*** DATA TO PROCESS Section Begins ***

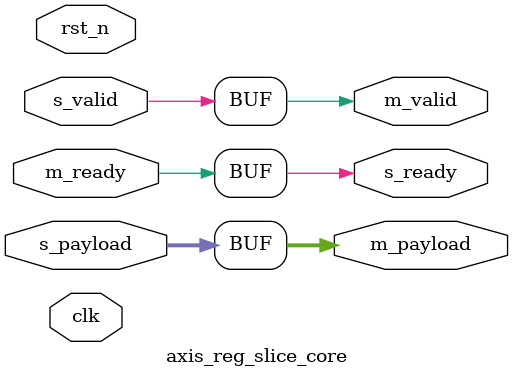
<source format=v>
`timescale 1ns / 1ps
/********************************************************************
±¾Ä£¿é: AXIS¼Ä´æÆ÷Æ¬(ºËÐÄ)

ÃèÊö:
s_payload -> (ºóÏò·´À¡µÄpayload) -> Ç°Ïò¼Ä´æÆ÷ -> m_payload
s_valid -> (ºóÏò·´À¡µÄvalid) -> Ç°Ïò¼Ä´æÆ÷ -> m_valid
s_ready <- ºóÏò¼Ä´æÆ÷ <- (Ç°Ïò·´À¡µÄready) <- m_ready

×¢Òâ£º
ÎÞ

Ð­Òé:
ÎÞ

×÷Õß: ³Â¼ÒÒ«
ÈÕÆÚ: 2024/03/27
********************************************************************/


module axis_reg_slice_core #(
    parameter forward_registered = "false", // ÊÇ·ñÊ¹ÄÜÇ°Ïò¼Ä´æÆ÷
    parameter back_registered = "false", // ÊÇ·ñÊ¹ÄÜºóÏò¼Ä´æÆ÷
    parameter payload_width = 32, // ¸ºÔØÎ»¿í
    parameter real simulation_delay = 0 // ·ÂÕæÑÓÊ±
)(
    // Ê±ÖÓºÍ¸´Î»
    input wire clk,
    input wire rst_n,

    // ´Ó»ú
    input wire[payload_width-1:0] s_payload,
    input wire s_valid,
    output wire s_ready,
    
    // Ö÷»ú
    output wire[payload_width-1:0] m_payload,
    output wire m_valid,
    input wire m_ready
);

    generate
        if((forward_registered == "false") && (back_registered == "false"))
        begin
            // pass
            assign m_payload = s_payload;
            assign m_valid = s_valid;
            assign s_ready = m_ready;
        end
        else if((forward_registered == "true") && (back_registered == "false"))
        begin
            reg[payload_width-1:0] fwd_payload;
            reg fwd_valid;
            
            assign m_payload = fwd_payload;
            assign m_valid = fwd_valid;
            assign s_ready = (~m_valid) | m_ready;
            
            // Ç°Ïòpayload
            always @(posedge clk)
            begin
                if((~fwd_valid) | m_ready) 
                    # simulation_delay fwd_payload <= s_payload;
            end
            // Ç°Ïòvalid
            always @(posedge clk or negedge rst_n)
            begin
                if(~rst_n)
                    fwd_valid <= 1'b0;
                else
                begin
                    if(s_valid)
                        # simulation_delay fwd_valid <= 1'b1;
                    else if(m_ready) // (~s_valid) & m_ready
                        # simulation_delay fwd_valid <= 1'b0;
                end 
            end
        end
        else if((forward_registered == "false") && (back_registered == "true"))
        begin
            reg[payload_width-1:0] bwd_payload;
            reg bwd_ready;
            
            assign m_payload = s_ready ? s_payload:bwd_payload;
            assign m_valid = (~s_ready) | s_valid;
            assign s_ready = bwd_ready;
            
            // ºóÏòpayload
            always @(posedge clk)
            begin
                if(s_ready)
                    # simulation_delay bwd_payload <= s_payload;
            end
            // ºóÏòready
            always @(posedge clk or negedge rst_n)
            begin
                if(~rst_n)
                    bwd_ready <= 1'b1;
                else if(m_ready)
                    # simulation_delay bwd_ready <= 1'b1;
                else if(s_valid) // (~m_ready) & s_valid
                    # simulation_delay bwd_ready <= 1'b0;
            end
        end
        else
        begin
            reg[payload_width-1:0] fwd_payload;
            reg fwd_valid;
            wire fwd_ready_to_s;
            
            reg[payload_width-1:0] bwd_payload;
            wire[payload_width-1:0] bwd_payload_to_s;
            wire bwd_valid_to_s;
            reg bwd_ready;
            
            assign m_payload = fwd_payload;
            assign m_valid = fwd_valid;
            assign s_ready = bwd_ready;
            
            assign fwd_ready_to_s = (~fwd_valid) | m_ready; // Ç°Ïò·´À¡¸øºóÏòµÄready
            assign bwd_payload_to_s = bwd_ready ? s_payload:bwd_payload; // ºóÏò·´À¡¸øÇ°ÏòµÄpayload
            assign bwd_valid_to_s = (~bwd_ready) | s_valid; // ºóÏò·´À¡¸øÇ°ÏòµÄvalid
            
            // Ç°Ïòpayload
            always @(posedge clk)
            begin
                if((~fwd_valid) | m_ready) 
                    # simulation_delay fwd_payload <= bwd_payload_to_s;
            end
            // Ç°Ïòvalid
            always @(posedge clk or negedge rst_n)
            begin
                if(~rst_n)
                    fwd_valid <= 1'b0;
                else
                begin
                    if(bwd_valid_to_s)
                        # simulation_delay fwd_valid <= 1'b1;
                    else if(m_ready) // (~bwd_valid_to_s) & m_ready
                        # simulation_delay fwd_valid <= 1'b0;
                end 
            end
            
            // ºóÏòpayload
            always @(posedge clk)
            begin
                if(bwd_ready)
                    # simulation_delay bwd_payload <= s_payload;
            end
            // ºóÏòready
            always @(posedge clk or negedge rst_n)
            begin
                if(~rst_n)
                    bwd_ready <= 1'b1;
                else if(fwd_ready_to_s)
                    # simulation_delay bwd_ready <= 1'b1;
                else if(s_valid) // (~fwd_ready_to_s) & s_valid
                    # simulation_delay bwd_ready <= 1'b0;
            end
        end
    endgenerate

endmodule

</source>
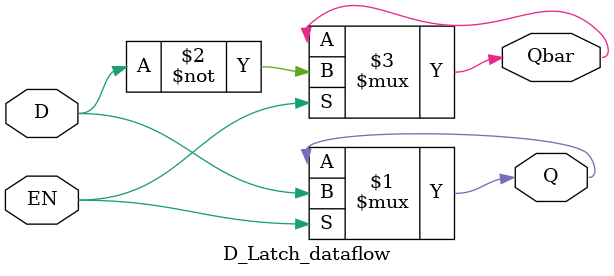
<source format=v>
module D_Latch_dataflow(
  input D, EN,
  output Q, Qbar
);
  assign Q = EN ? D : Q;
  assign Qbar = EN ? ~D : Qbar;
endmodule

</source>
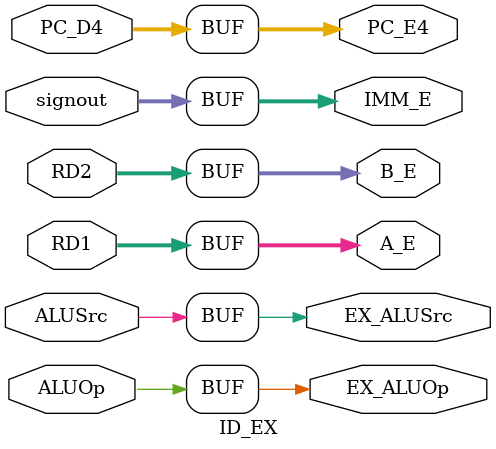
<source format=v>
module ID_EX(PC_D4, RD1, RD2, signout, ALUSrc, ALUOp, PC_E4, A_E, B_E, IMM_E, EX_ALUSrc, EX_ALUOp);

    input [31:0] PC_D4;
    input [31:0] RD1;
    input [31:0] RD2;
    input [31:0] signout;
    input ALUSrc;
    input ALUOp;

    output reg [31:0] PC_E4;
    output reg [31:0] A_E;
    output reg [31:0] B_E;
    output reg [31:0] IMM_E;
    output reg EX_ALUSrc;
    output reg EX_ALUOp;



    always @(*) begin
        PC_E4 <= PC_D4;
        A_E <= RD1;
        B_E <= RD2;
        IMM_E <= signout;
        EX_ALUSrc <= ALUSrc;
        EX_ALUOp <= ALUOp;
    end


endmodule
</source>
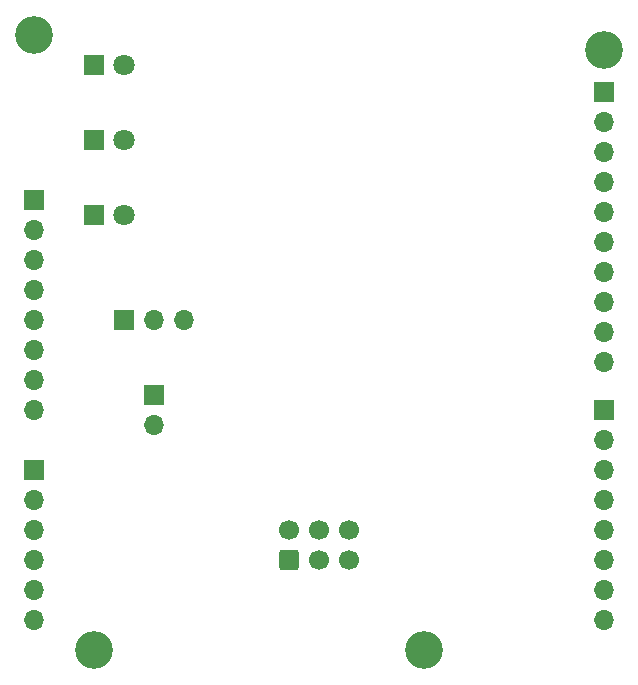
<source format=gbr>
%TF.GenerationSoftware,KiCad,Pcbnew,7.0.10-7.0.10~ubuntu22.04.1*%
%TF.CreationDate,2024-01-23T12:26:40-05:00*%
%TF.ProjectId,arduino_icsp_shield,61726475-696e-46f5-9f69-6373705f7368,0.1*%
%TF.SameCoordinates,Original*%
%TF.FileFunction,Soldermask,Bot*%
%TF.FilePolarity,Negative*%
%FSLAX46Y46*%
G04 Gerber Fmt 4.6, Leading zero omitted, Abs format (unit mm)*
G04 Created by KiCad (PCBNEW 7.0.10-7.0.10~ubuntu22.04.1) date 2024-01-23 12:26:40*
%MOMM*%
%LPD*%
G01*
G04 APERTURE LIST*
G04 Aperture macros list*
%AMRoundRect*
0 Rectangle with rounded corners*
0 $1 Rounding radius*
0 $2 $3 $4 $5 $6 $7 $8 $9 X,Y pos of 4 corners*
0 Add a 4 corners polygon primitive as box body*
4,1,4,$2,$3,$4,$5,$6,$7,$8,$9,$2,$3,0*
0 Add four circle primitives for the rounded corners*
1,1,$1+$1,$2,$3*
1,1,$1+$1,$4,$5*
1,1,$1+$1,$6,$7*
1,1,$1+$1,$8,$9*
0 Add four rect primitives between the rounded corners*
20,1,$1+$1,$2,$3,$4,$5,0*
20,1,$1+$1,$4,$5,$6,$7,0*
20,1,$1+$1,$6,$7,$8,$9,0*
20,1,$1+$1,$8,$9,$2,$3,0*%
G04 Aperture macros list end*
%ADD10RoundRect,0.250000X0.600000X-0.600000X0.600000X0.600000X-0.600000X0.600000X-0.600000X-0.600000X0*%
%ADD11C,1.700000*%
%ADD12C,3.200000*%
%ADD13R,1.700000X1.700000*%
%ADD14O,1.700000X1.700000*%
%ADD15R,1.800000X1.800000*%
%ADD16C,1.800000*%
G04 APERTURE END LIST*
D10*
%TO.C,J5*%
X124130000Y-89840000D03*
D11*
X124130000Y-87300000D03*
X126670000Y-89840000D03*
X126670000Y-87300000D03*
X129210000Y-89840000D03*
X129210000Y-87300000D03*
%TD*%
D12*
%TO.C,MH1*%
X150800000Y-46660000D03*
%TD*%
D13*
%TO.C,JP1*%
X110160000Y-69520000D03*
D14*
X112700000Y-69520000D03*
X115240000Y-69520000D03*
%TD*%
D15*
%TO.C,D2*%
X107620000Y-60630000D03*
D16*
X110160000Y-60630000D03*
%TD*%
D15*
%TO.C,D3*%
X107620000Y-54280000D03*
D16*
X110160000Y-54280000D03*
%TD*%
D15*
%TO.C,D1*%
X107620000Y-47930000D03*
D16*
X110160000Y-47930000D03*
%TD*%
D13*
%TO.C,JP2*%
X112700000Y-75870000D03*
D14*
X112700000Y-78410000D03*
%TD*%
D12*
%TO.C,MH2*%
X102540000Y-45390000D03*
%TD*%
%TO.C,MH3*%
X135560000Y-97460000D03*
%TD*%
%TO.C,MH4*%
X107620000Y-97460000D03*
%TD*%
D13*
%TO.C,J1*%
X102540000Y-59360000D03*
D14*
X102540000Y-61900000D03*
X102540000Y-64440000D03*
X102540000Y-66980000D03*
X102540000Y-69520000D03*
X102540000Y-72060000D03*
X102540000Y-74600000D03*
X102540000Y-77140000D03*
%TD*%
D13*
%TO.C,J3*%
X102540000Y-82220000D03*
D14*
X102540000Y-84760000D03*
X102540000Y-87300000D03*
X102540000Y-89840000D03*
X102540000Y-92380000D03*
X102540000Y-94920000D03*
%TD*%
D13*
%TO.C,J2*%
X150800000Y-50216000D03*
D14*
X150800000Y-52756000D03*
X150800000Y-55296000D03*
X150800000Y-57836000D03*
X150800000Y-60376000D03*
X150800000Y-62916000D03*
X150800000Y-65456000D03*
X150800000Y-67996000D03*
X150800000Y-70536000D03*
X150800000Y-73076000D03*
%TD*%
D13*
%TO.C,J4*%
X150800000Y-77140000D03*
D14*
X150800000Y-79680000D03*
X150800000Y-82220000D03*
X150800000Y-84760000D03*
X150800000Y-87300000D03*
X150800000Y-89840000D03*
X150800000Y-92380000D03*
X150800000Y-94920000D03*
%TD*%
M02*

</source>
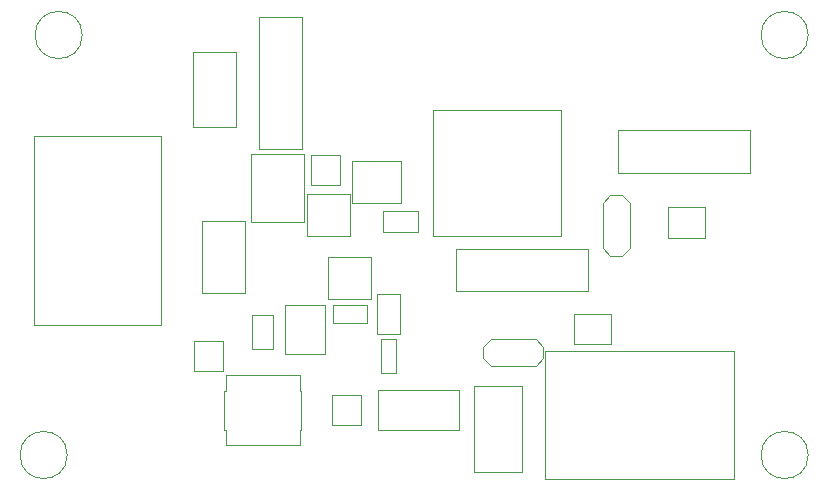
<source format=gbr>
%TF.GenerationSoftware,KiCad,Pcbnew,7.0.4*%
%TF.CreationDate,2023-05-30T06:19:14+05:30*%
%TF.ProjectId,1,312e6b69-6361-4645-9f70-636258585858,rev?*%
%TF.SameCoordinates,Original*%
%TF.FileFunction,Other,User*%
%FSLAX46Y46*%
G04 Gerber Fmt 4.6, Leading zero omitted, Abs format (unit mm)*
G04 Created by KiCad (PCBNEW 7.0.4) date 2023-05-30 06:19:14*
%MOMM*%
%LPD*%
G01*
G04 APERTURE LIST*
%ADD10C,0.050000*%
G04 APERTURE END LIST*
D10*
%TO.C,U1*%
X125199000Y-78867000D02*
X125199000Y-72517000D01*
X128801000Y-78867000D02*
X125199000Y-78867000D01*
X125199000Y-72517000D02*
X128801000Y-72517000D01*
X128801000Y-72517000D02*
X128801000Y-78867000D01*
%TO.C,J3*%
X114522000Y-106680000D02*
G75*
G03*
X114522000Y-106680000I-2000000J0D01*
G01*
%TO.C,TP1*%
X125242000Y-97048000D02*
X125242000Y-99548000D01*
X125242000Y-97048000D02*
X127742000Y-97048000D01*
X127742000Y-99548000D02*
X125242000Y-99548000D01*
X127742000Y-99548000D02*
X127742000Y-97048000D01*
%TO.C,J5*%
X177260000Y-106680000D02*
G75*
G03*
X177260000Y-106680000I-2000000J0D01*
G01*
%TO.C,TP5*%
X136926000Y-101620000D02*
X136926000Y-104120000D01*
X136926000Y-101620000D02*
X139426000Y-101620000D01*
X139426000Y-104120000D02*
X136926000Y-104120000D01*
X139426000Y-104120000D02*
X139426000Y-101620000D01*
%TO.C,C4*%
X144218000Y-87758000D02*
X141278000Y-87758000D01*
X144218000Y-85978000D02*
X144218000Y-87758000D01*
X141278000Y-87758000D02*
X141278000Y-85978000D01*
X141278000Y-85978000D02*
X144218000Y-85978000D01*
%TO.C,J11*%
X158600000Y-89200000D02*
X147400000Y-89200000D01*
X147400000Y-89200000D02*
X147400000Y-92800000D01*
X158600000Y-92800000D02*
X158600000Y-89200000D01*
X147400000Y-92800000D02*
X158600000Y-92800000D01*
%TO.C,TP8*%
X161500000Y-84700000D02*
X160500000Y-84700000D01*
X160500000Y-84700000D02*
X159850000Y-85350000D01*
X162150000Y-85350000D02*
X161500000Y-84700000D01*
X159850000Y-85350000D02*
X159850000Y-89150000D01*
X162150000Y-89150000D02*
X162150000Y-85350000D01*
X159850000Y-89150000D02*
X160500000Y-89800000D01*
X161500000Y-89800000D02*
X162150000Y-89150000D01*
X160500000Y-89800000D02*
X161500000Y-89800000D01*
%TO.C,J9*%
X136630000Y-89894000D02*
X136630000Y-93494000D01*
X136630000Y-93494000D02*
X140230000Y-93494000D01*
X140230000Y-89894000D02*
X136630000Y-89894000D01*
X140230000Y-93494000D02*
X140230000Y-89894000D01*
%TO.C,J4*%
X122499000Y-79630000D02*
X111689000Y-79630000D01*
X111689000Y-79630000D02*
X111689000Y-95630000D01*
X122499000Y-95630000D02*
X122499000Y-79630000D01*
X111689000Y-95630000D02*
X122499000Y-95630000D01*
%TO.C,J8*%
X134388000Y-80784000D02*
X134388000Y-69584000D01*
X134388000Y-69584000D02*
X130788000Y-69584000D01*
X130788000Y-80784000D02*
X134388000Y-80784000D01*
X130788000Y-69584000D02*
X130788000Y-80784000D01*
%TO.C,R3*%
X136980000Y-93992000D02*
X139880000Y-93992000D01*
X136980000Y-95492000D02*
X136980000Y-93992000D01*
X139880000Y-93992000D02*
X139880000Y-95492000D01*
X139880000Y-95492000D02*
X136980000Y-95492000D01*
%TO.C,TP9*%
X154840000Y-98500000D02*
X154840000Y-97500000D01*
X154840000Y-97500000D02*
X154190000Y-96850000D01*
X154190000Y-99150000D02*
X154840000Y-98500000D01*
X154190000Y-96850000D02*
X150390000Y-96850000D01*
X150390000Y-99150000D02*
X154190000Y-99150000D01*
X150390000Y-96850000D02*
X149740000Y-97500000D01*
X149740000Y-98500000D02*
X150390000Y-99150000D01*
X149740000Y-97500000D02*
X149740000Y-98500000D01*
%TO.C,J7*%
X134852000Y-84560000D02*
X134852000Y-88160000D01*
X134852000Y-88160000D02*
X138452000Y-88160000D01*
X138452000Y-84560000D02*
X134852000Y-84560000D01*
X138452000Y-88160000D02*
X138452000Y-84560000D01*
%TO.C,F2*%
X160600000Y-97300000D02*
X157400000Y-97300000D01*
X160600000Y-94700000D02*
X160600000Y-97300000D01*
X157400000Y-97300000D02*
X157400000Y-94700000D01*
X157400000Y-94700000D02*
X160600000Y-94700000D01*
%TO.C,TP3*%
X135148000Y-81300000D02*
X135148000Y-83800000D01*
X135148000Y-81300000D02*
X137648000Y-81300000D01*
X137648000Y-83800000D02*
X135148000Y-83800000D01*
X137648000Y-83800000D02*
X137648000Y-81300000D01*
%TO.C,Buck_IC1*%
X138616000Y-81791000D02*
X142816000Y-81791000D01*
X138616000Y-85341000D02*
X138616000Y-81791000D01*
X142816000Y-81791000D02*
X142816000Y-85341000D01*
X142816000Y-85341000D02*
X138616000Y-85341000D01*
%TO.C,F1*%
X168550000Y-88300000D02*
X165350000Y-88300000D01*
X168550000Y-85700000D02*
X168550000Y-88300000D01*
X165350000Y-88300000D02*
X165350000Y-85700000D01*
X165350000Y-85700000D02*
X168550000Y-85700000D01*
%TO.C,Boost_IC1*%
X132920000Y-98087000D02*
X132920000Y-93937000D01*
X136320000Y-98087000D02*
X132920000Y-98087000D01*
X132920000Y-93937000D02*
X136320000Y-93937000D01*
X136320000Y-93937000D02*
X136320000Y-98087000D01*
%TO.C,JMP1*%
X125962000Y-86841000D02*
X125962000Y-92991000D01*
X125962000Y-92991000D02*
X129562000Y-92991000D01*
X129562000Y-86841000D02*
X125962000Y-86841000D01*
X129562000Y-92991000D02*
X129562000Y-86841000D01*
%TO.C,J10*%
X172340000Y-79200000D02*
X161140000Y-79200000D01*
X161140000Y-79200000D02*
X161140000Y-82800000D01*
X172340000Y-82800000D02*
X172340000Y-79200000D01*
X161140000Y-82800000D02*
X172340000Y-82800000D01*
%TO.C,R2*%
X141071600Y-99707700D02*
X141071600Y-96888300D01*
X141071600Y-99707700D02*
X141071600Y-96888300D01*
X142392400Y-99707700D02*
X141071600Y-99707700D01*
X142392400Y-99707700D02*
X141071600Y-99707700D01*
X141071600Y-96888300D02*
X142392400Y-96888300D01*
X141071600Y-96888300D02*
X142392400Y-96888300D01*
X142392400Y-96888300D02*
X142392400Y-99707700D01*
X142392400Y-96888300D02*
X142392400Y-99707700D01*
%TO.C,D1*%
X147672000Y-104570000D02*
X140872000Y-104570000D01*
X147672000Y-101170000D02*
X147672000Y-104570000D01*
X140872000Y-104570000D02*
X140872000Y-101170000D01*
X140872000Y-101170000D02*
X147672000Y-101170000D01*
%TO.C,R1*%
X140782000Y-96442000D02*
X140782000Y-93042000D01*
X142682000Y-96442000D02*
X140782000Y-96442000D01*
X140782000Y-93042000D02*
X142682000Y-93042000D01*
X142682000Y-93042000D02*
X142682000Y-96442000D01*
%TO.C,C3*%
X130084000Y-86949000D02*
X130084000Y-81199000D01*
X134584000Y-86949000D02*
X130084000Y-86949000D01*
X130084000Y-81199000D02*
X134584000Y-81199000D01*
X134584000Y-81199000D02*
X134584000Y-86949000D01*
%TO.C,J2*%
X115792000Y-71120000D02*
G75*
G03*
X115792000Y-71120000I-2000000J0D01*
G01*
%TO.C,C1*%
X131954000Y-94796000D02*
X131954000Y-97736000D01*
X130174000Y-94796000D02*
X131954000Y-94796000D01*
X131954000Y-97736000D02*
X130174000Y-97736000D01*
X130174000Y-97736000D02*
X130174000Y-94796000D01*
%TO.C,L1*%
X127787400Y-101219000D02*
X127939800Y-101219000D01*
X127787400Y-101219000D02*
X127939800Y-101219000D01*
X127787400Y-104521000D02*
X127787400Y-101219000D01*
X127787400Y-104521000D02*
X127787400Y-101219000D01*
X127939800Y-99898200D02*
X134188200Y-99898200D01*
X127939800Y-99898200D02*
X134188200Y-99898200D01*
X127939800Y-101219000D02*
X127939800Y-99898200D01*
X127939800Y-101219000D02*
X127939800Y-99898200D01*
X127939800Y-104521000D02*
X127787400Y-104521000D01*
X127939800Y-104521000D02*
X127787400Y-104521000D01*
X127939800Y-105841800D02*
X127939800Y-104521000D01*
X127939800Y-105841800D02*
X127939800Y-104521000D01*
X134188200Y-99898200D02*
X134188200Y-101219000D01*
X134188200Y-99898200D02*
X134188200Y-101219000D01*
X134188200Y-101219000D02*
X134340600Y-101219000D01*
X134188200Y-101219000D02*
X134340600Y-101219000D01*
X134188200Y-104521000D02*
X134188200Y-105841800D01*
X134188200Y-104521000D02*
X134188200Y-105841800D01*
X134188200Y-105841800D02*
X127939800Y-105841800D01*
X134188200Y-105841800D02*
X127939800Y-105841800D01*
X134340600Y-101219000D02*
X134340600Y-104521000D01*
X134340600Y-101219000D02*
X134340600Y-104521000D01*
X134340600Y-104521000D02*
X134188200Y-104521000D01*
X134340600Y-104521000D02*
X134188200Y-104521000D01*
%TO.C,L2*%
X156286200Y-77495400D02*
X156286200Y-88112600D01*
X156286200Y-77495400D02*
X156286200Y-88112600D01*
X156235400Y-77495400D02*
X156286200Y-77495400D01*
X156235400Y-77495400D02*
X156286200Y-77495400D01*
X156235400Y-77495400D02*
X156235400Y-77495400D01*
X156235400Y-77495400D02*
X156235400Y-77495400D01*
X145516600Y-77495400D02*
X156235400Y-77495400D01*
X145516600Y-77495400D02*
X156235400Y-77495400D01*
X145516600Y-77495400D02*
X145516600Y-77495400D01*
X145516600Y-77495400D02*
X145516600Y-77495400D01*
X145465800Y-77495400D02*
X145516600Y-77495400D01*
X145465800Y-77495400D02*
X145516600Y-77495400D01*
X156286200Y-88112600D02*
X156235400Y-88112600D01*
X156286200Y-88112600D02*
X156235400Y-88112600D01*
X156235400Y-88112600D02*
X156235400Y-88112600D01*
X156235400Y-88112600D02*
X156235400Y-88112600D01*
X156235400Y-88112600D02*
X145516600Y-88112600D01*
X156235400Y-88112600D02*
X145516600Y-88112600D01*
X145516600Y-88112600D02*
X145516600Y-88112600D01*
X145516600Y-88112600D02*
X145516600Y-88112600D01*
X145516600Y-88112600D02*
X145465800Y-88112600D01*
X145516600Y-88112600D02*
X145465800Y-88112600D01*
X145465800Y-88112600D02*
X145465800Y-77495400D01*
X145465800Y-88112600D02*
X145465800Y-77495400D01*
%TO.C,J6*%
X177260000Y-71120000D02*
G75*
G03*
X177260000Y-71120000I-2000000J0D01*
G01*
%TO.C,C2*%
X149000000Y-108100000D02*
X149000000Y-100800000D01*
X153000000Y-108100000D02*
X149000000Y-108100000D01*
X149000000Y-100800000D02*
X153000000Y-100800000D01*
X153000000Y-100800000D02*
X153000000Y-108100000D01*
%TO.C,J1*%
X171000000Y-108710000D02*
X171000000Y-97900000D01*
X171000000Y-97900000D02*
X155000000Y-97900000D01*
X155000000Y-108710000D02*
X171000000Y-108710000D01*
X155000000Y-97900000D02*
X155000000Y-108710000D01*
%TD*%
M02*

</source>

*** DATA TO PROCESS Section Ends ***

### EXERCISE:
All that is needed is the exact run of lines above from the line containing "X172340000Y-79200000D01*" through the line containing "X142682000Y-96442000D02*", both of them included.

### ANSWER BOX:
X172340000Y-79200000D01*
X161140000Y-82800000D02*
X172340000Y-82800000D01*
%TO.C,R2*%
X141071600Y-99707700D02*
X141071600Y-96888300D01*
X141071600Y-99707700D02*
X141071600Y-96888300D01*
X142392400Y-99707700D02*
X141071600Y-99707700D01*
X142392400Y-99707700D02*
X141071600Y-99707700D01*
X141071600Y-96888300D02*
X142392400Y-96888300D01*
X141071600Y-96888300D02*
X142392400Y-96888300D01*
X142392400Y-96888300D02*
X142392400Y-99707700D01*
X142392400Y-96888300D02*
X142392400Y-99707700D01*
%TO.C,D1*%
X147672000Y-104570000D02*
X140872000Y-104570000D01*
X147672000Y-101170000D02*
X147672000Y-104570000D01*
X140872000Y-104570000D02*
X140872000Y-101170000D01*
X140872000Y-101170000D02*
X147672000Y-101170000D01*
%TO.C,R1*%
X140782000Y-96442000D02*
X140782000Y-93042000D01*
X142682000Y-96442000D02*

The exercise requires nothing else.